Quelques thèmes reviennent dans les "Trümmelfilm" :

  • Retour au bercail de soldats après la guerre
  • Pauvreté, souffrance et détresse dans l'Allemagne d'après-guerre
  • L'Allemagne de la Stunde Null, "l'heure zéro", les semaines qui suivent la capitulation de mai 1945
  • Confrontation avec le passé, sentiments de culpabilité collective
  • Crime et punition
  • Dommages et pertes de guerre
  • Vie parmi les décombres
  • Reconstruction

Les grandes villes d'Allemagne, bombardées dans les derniers temps de la guerre, sont maintenant totalement anéanties et les quelques poutres d'acier qui demeurent visibles par dessus d'énormes ruines au sol, soulignent la dévastation, que montre souvent un plan large, en plongée ou en contre-plongée [3]. Ainsi, « Les assassins sont parmi nous » commence par un plan large montrant, en plongée, une rue de Berlin, jonchée de décombres et de ruines. Le spectateur voit des enfants courir autour du protagoniste qui marche en rue, tandis que des personnes sans relief s'efforccent de dégager les gravats.

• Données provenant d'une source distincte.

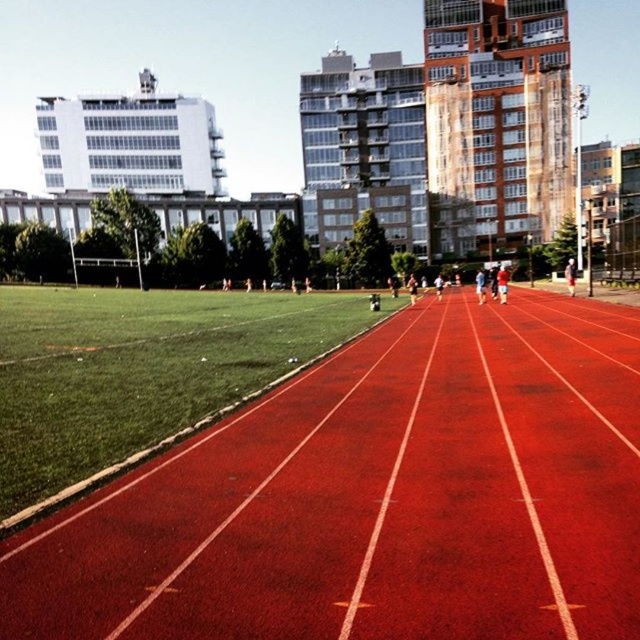
Is rubberized red track at center below red fabric shorts at center?

Yes, rubberized red track at center is below red fabric shorts at center.

Is rubberized red track at center wider than red fabric shorts at center?

No, rubberized red track at center is not wider than red fabric shorts at center.

Identify the location of rubberized red track at center. (376, 497).

This screenshot has width=640, height=640. I want to click on rubberized red track at center, so click(x=376, y=497).

Which of these two, red fabric shorts at center or smooth white shirt at center, stands taller?

red fabric shorts at center is taller.

Who is more forward, (570, 280) or (476, 289)?

Point (570, 280)

What do you see at coordinates (570, 275) in the screenshot?
I see `red fabric shorts at center` at bounding box center [570, 275].

Where is `red fabric shorts at center`? red fabric shorts at center is located at coordinates (570, 275).

Who is shorter, matte red track at center or smooth white shirt at center?

smooth white shirt at center is shorter.

At what (x,y) coordinates should I click in order to perform the action: click on matte red track at center. Please return your answer as a coordinate pair (x, y). This screenshot has width=640, height=640. Looking at the image, I should click on (x=502, y=282).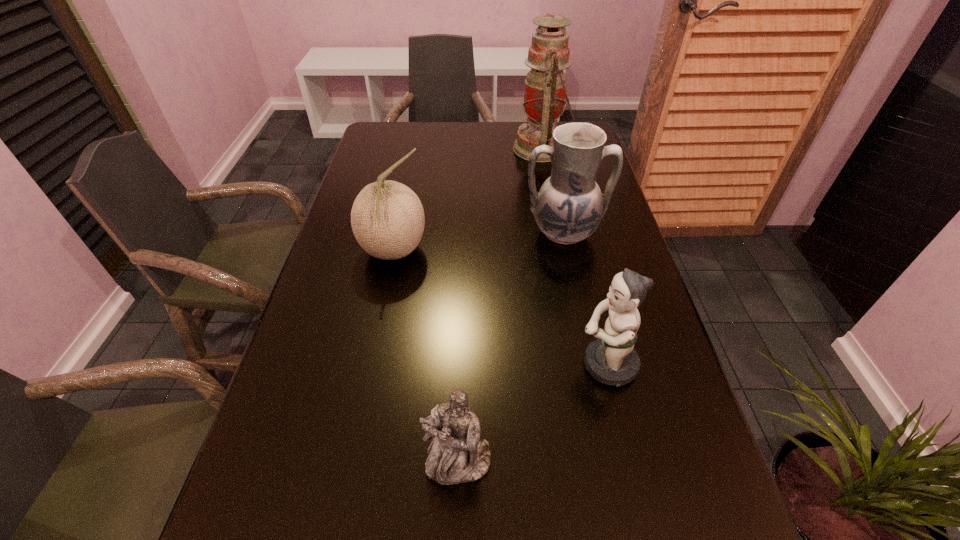
Identify the location of free space between the pitcher and the fourth farthest object. This screenshot has height=540, width=960. (585, 299).

The width and height of the screenshot is (960, 540). In order to click on free spot between the tallest object and the shorter figurine in this screenshot , I will do `click(500, 306)`.

You are a GUI agent. You are given a task and a screenshot of the screen. Output one action in this format:
    pyautogui.click(x=<x>, y=<y>)
    Task: Click on the free space that is in between the farthest object and the fourth farthest object
    
    Given the screenshot: What is the action you would take?
    pyautogui.click(x=574, y=256)

This screenshot has width=960, height=540. I want to click on vacant space that's between the fourth object from right to left and the farthest object, so click(500, 306).

Where is `object that stands as the fourth closest to the tallest object`? The width and height of the screenshot is (960, 540). object that stands as the fourth closest to the tallest object is located at coordinates (456, 455).

This screenshot has width=960, height=540. I want to click on the closest object to the pitcher, so click(545, 91).

Find the location of `free space that satisfies the following two spatial constraints: 1. on the front-facing side of the taller figurine; 2. on the front-facing side of the shortest object`. free space that satisfies the following two spatial constraints: 1. on the front-facing side of the taller figurine; 2. on the front-facing side of the shortest object is located at coordinates (630, 463).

Des critiques ont observé des similitudes entre l'esthétique du Trümmelfilm et celle de l'expressionnisme sous la république de Weimar : décors sombres, angles de vue obliques, éclairage en clair-obscur, où les protagonistes sont « moralement ambigus »[4].

À la suite de Gertrud Koch, plusieurs analystes soulignent que ces "Trümmmelfilms" sont surtouts réalisés dans le but de « revigorer le peuple allemand et [d'] inculquer une éthique du travail qui faciliterait la reconstruction de l'Allemagne » [5].